_Problem statement_
Retype each line exactly as it stands, beginning at the first line of the material and finishing with the line that contains "book: present [361,300,580,400]".

_Data supplied_
»»

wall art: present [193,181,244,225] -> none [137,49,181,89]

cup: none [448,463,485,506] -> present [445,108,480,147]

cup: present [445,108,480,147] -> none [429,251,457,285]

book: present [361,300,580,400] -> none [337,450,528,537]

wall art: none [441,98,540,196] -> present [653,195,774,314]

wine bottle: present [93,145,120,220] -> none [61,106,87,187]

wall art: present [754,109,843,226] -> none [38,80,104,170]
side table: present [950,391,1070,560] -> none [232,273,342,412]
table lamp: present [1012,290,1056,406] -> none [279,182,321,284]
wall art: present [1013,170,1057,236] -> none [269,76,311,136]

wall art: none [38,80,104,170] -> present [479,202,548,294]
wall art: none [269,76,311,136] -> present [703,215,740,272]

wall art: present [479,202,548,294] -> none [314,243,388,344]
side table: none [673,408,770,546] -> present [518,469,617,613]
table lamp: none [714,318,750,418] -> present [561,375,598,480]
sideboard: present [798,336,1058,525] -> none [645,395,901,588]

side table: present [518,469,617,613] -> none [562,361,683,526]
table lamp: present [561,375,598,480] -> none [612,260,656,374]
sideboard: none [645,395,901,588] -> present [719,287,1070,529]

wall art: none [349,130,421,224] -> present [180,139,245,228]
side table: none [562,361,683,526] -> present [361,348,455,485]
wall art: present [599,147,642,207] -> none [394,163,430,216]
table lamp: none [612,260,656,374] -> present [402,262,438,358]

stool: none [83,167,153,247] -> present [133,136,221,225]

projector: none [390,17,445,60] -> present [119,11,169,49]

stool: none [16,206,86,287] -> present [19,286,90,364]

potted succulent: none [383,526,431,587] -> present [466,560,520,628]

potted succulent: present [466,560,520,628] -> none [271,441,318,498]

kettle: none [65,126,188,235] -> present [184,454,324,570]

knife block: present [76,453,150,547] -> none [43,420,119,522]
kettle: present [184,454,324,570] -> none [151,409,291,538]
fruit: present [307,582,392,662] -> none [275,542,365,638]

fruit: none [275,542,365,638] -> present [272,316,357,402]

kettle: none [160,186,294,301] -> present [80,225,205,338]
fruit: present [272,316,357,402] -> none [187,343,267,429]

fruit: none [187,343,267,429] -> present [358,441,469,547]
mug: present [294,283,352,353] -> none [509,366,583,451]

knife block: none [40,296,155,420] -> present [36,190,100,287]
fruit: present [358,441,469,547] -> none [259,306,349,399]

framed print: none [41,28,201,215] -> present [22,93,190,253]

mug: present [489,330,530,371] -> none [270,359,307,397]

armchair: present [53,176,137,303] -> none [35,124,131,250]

««

_Task response_
wall art: present [193,181,244,225] -> none [137,49,181,89]

cup: none [448,463,485,506] -> present [445,108,480,147]

cup: present [445,108,480,147] -> none [429,251,457,285]

book: present [361,300,580,400] -> none [337,450,528,537]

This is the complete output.